Dit is wel een duidelijke afwijking van de menselijke aanmati­ging, die voorschriften wil geven voor de uitoefening van de dienst, die God onder het volk wil geven. Amos wijst er zelf dui­delijk op, dat hij geen profeet of profetenzoon was, maar slechts veehouder en kweker van moerbei-vijgen. Hij was van aanleg geen profeet, en ook niet door geboorte.

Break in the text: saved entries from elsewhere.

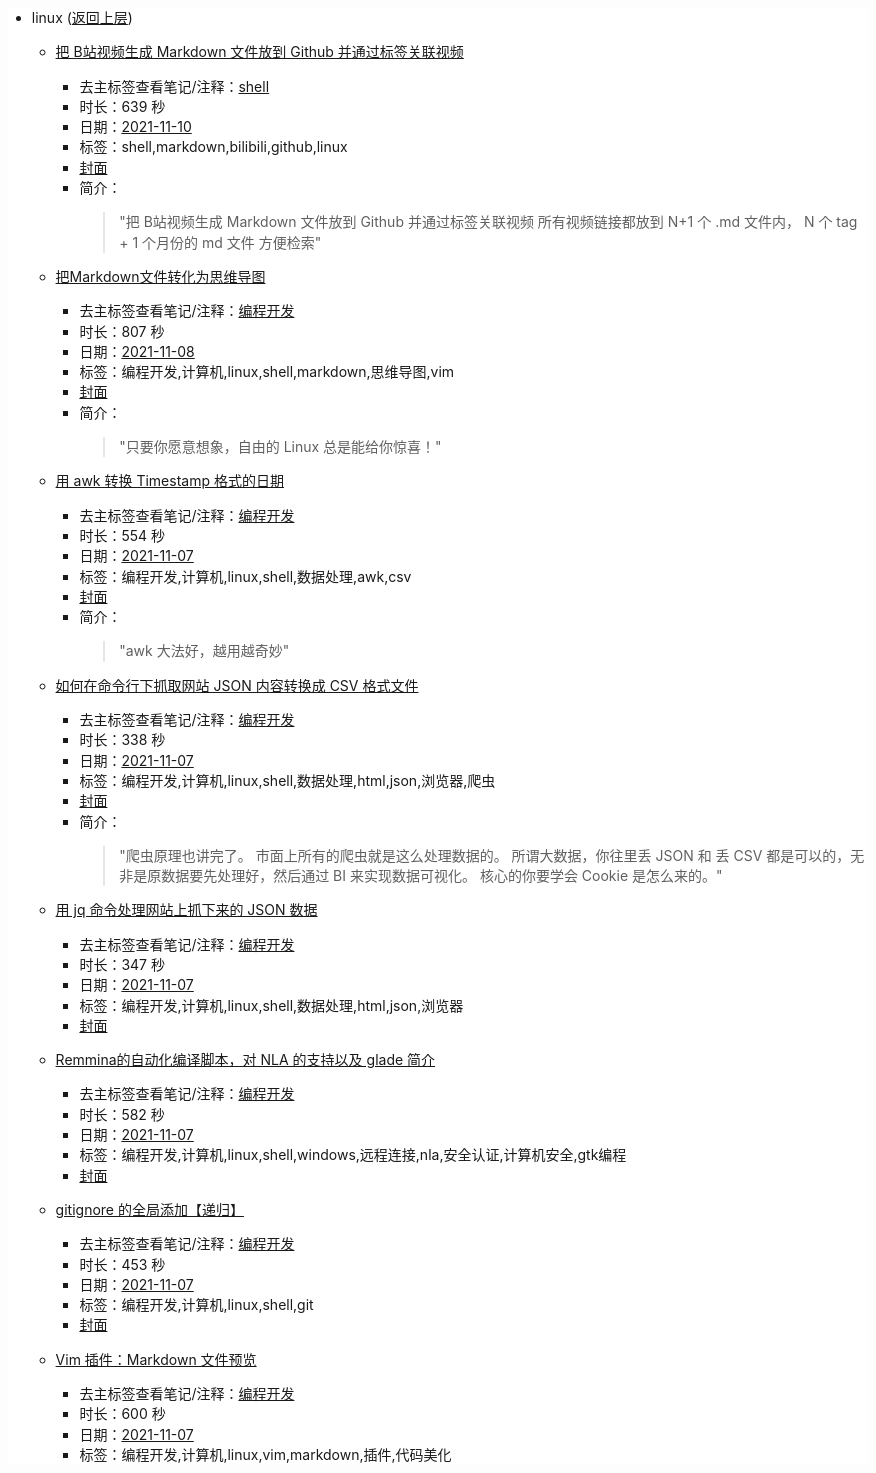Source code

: - linux ([返回上层](../))
    - [把 B站视频生成 Markdown 文件放到 Github 并通过标签关联视频](https://www.bilibili.com/video/BV1yR4y1E7EN)
        - 去主标签查看笔记/注释：[shell](../markmap/shell.html)
        - 时长：639 秒
        - 日期：[2021-11-10](../markmap/202111.html)
        - 标签：shell,markdown,bilibili,github,linux
        - [封面](http://i0.hdslb.com/bfs/archive/fd8e7e9ace9d59e192a335fae76b70fc1fdaa384.jpg)
        - 简介：
            > "把 B站视频生成 Markdown 文件放到 Github 并通过标签关联视频
所有视频链接都放到 N+1 个 .md 文件内， N 个 tag  + 1 个月份的 md 文件
方便检索"

    - [把Markdown文件转化为思维导图](https://www.bilibili.com/video/BV1Fr4y1y7eK)
        - 去主标签查看笔记/注释：[编程开发](../markmap/编程开发.html)
        - 时长：807 秒
        - 日期：[2021-11-08](../markmap/202111.html)
        - 标签：编程开发,计算机,linux,shell,markdown,思维导图,vim
        - [封面](http://i1.hdslb.com/bfs/archive/729eaac4096ce826455d15ad252413f021570740.jpg)
        - 简介：
            > "只要你愿意想象，自由的 Linux 总是能给你惊喜！"

    - [用 awk 转换 Timestamp 格式的日期](https://www.bilibili.com/video/BV1zL4y1q75m)
        - 去主标签查看笔记/注释：[编程开发](../markmap/编程开发.html)
        - 时长：554 秒
        - 日期：[2021-11-07](../markmap/202111.html)
        - 标签：编程开发,计算机,linux,shell,数据处理,awk,csv
        - [封面](http://i0.hdslb.com/bfs/archive/4633bcfd12560321e49a6e42efd042766e0a3dbb.jpg)
        - 简介：
            > "awk 大法好，越用越奇妙"

    - [如何在命令行下抓取网站 JSON 内容转换成 CSV 格式文件](https://www.bilibili.com/video/BV1bS4y1d7SE)
        - 去主标签查看笔记/注释：[编程开发](../markmap/编程开发.html)
        - 时长：338 秒
        - 日期：[2021-11-07](../markmap/202111.html)
        - 标签：编程开发,计算机,linux,shell,数据处理,html,json,浏览器,爬虫
        - [封面](http://i0.hdslb.com/bfs/archive/e106816b888ec644adf1555c377aa59ea2150415.jpg)
        - 简介：
            > "爬虫原理也讲完了。
市面上所有的爬虫就是这么处理数据的。
所谓大数据，你往里丢 JSON 和 丢 CSV 都是可以的，无非是原数据要先处理好，然后通过 BI 来实现数据可视化。
核心的你要学会 Cookie 是怎么来的。"

    - [用 jq 命令处理网站上抓下来的 JSON 数据](https://www.bilibili.com/video/BV1jg411K7WP)
        - 去主标签查看笔记/注释：[编程开发](../markmap/编程开发.html)
        - 时长：347 秒
        - 日期：[2021-11-07](../markmap/202111.html)
        - 标签：编程开发,计算机,linux,shell,数据处理,html,json,浏览器
        - [封面](http://i2.hdslb.com/bfs/archive/15845741c1496666228f4fb01d91891661f1f2cd.jpg)
    - [Remmina的自动化编译脚本，对 NLA 的支持以及 glade 简介](https://www.bilibili.com/video/BV1vR4y1E713)
        - 去主标签查看笔记/注释：[编程开发](../markmap/编程开发.html)
        - 时长：582 秒
        - 日期：[2021-11-07](../markmap/202111.html)
        - 标签：编程开发,计算机,linux,shell,windows,远程连接,nla,安全认证,计算机安全,gtk编程
        - [封面](http://i1.hdslb.com/bfs/archive/db2297c189fcdd3fb256e346a241f71a7f0e64cf.jpg)
    - [gitignore 的全局添加【递归】](https://www.bilibili.com/video/BV1WL411u7Xk)
        - 去主标签查看笔记/注释：[编程开发](../markmap/编程开发.html)
        - 时长：453 秒
        - 日期：[2021-11-07](../markmap/202111.html)
        - 标签：编程开发,计算机,linux,shell,git
        - [封面](http://i1.hdslb.com/bfs/archive/91148d942b1944d341ddef63173fa23391ae8b06.jpg)
    - [Vim 插件：Markdown 文件预览](https://www.bilibili.com/video/BV1eL411u7vz)
        - 去主标签查看笔记/注释：[编程开发](../markmap/编程开发.html)
        - 时长：600 秒
        - 日期：[2021-11-07](../markmap/202111.html)
        - 标签：编程开发,计算机,linux,vim,markdown,插件,代码美化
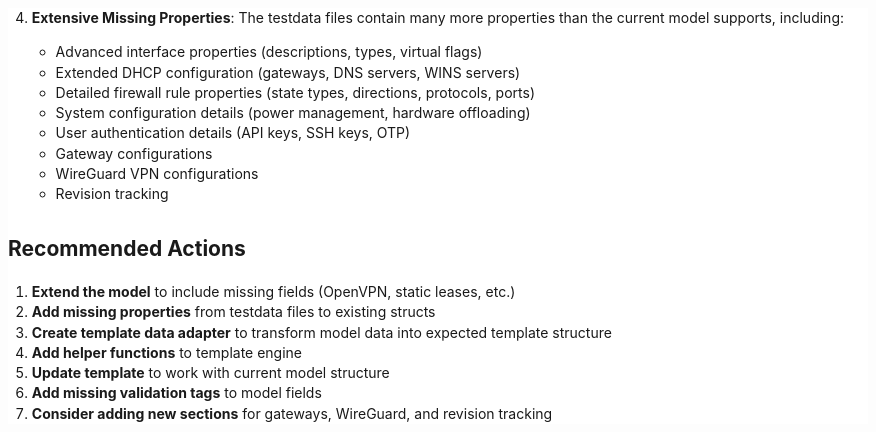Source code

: 4. **Extensive Missing Properties**: The testdata files contain many more properties than the current model supports, including:

   - Advanced interface properties (descriptions, types, virtual flags)
   - Extended DHCP configuration (gateways, DNS servers, WINS servers)
   - Detailed firewall rule properties (state types, directions, protocols, ports)
   - System configuration details (power management, hardware offloading)
   - User authentication details (API keys, SSH keys, OTP)
   - Gateway configurations
   - WireGuard VPN configurations
   - Revision tracking

## Recommended Actions

1. **Extend the model** to include missing fields (OpenVPN, static leases, etc.)
2. **Add missing properties** from testdata files to existing structs
3. **Create template data adapter** to transform model data into expected template structure
4. **Add helper functions** to template engine
5. **Update template** to work with current model structure
6. **Add missing validation tags** to model fields
7. **Consider adding new sections** for gateways, WireGuard, and revision tracking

In Israël en Juda had door de gezindheid van leiders en volk de dienst van de profeten geen ingang gevonden, zelfs niet die van Elia, de hersteller van de Wet. Buitengewone toestanden brengen buitengewone voorzieningen met zich mede. Bijvoor­beeld in de treurige tijden van verval in de dagen van de rich­ters, toen er geen man van karakter meer in Israël was, en de Heer aan een  vrouw, Debora, een plaats van openbare werk­zaamheid, toever­trouwde. Zo behaagde het God, om nu tot het volk te spreken door een eenvoudige veefokker. De officiële lei­ders verzetten zich natuurlijk hiertegen, zoals ook de priester Amazia, te Bethel, dit deed, maar God handhaaft zijn soeverei­niteit om die instrumenten te gebruiken, die Hij wil, en laat Zich niet dringen binnen het door het intellect vastgestelde ka­der.

De profetie van Amos richt zich hoofdzakelijk tot Israël het tienstammenrijk, dat geestelijk gezien, het gehele volk vertegen­woordigde. Soms echter ook tot het volk van de twaalf stammen. Maar meestal worden de twee stammen afzonderlijk als een voorwerp van Goddelijk oordeel gezien, daar ook Juda, hoewel het groter voorrechten bezat dan het tienstammen-rijk, dezelf­de ontrouw vertoonde.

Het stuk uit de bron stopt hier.